(Records from a data source)
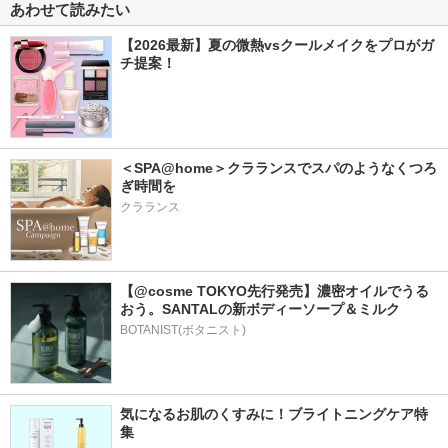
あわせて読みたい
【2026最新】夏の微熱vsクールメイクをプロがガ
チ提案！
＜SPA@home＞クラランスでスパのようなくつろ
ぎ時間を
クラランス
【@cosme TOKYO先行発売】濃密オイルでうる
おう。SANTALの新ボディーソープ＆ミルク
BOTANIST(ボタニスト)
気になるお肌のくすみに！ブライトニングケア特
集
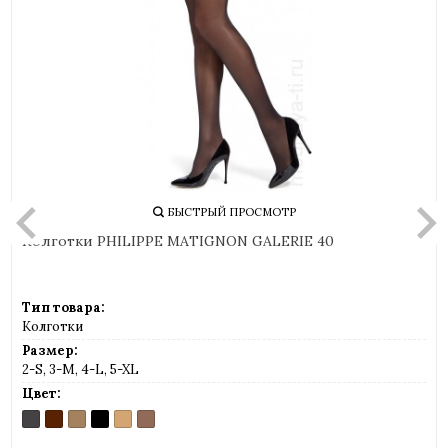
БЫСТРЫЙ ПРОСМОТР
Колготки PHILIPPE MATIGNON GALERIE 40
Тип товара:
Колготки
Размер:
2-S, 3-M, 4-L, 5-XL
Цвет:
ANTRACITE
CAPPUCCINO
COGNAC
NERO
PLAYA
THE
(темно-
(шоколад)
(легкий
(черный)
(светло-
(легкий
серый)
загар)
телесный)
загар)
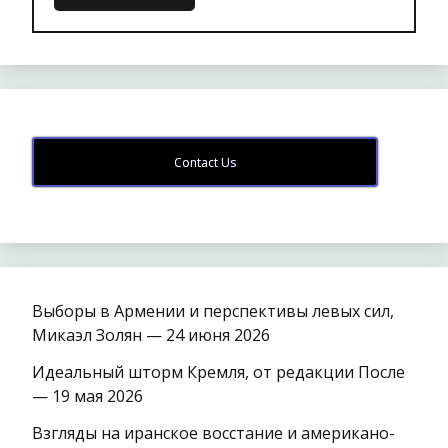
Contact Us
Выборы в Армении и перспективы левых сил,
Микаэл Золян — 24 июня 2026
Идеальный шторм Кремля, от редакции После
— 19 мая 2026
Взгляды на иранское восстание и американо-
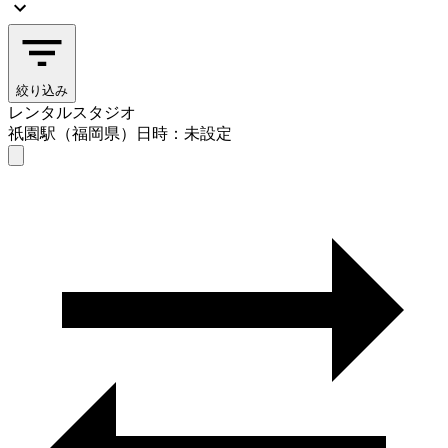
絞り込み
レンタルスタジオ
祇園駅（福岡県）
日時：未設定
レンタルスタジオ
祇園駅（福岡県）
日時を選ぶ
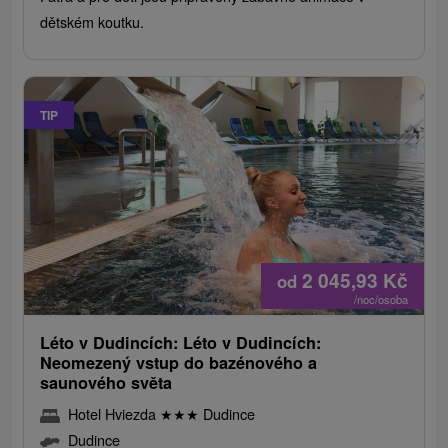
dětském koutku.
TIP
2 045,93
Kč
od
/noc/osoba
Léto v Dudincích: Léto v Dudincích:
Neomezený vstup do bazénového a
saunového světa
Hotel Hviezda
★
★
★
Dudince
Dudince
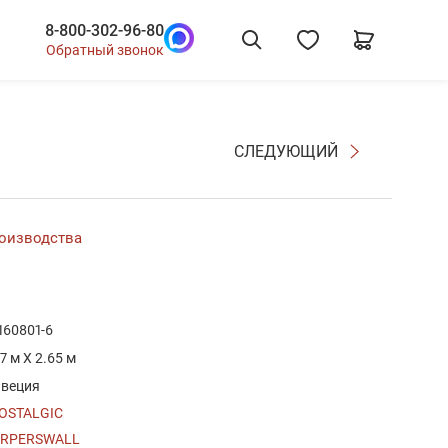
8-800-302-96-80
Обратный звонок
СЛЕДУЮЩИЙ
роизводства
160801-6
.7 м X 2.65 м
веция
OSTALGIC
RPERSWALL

--

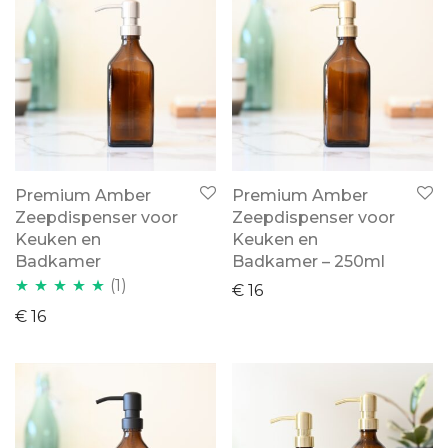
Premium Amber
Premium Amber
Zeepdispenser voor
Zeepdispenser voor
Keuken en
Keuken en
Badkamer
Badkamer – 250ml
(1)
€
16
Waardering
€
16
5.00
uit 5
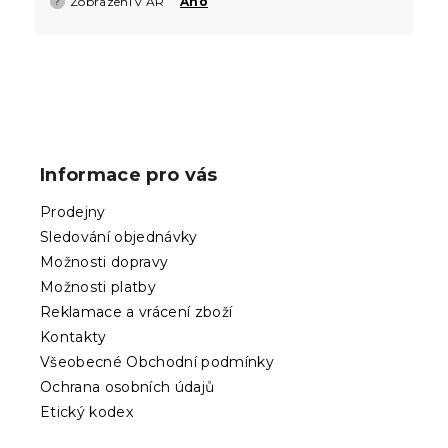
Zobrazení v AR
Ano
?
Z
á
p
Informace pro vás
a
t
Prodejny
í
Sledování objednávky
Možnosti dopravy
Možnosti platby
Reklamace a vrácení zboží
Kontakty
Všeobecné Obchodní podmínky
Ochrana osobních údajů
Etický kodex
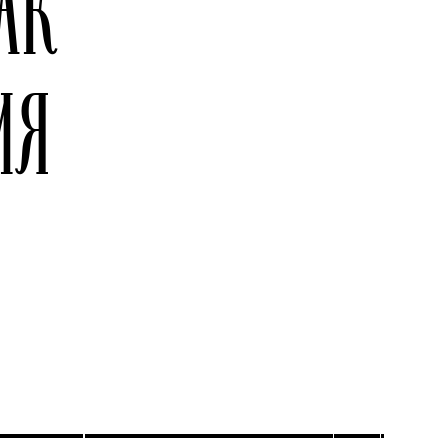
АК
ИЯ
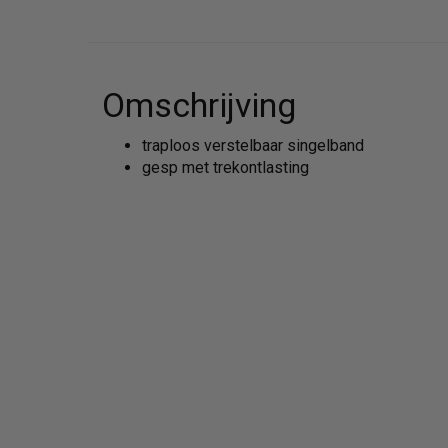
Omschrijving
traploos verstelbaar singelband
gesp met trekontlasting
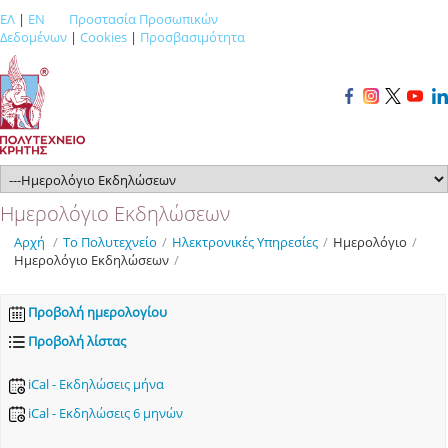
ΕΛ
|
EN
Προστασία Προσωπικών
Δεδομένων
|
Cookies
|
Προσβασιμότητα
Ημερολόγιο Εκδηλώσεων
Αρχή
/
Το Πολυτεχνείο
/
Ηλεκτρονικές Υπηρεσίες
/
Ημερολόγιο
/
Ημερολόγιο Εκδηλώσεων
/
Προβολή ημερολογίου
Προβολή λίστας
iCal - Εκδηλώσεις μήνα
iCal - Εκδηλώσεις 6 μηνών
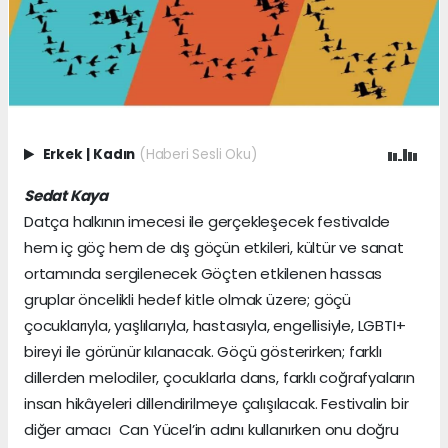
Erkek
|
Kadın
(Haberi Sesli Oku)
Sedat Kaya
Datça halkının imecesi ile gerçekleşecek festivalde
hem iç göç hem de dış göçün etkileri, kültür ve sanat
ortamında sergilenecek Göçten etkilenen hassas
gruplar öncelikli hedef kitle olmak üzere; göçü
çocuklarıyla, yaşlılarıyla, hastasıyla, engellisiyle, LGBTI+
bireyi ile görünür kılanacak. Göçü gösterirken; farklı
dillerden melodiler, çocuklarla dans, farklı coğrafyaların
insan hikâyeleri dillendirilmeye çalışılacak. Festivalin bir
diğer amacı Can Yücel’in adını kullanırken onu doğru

PROMPT: Report every line of the records above that contains the string "Колготки".

WRITTEN SOLUTION:
Колготки PHILIPPE MATIGNON GALERIE 40
Колготки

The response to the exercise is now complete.